From Transcripts to AI Agents: Knowledge Extraction, RAG Integration, and Robust Evaluation of Conversational AI Assistants
Krittin Pachtrachai, Petmongkon Pornpichitsuwan, Wachiravit Modecrua, Touchapon Kraisingkorn
TL;DR
The paper tackles the challenge of building reliable customer-facing AI assistants from noisy historical call transcripts by proposing a transcript-driven framework that combines grading, filtering, and retrieval-augmented grounding.

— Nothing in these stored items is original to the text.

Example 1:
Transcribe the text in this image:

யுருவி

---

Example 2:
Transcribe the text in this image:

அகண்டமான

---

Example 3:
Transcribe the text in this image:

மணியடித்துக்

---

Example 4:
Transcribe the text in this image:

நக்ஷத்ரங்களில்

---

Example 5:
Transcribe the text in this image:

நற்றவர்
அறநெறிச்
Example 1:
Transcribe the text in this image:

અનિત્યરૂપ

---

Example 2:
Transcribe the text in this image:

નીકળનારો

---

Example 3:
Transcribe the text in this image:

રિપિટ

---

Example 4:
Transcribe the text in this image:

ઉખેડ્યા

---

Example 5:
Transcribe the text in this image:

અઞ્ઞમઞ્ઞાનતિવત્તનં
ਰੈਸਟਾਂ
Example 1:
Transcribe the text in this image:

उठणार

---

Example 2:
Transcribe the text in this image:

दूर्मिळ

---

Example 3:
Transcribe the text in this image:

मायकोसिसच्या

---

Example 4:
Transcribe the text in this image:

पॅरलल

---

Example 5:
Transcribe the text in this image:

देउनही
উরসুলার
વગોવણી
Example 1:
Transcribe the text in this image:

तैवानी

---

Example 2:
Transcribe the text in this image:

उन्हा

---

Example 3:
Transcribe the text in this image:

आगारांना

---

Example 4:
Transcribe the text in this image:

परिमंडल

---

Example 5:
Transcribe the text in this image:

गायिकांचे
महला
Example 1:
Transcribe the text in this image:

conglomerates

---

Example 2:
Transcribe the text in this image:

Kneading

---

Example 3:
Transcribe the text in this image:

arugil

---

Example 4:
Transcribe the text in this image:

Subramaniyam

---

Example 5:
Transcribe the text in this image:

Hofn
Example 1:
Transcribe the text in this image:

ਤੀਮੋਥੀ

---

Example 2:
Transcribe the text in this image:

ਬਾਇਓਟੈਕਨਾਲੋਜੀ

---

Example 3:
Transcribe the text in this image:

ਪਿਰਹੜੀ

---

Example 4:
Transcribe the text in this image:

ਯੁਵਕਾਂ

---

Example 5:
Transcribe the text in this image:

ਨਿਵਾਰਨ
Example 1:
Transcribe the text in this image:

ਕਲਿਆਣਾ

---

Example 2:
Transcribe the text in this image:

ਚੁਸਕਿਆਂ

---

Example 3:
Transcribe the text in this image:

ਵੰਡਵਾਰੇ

Knowledge is extracted from curated transcripts and stored externally, enabling RAG grounding while keeping prompts lean, and performance is guided by a spectrum of prompt architectures from Early Escalation to Governed Execution. Evaluation uses a transcript-grounded user simulator and red-teaming to measure coverage, factual accuracy, rejection behavior, and robustness, showing that the approach can autonomously handle a meaningful portion of calls (approximately 30% in challenging domains) with high factual grounding and robust safety. The findings highlight the critical role of structured, governance-oriented prompt design over domain-specific tailoring for cross-domain generalization and safe production deployment in real-world call centers.
Abstract
Building reliable conversational AI assistants for customer-facing industries remains challenging due to noisy conversational data, fragmented knowledge, and the requirement for accurate human hand-off - particularly in domains that depend heavily on real-time information. This paper presents an end-to-end framework for constructing and evaluating a conversational AI assistant directly from historical call transcripts. Incoming transcripts are first graded using a simplified adaptation of the PIPA framework, focusing on observation alignment and appropriate response behavior, and are filtered to retain only high-quality interactions exhibiting coherent flow and effective human agent responses. Structured knowledge is then extracted from curated transcripts using large language models (LLMs) and deployed as the sole grounding source in a Retrieval-Augmented Generation (RAG) pipeline. Assistant behavior is governed through systematic prompt tuning, progressing from monolithic prompts to lean, modular, and governed designs that ensure consistency, safety, and controllable execution. Evaluation is conducted using a transcript-grounded user simulator, enabling quantitative measurement of call coverage, factual accuracy, and human escalation behavior. Additional red teaming assesses robustness against prompt injection, out-of-scope, and out-of-context attacks. Experiments are conducted in the Real Estate and Specialist Recruitment domains, which are intentionally challenging and currently suboptimal for automation due to their reliance on real-time data. Despite these constraints, the assistant autonomously handles approximately 30 percents of calls, achieves near-perfect factual accuracy and rejection behavior, and demonstrates strong robustness under adversarial testing.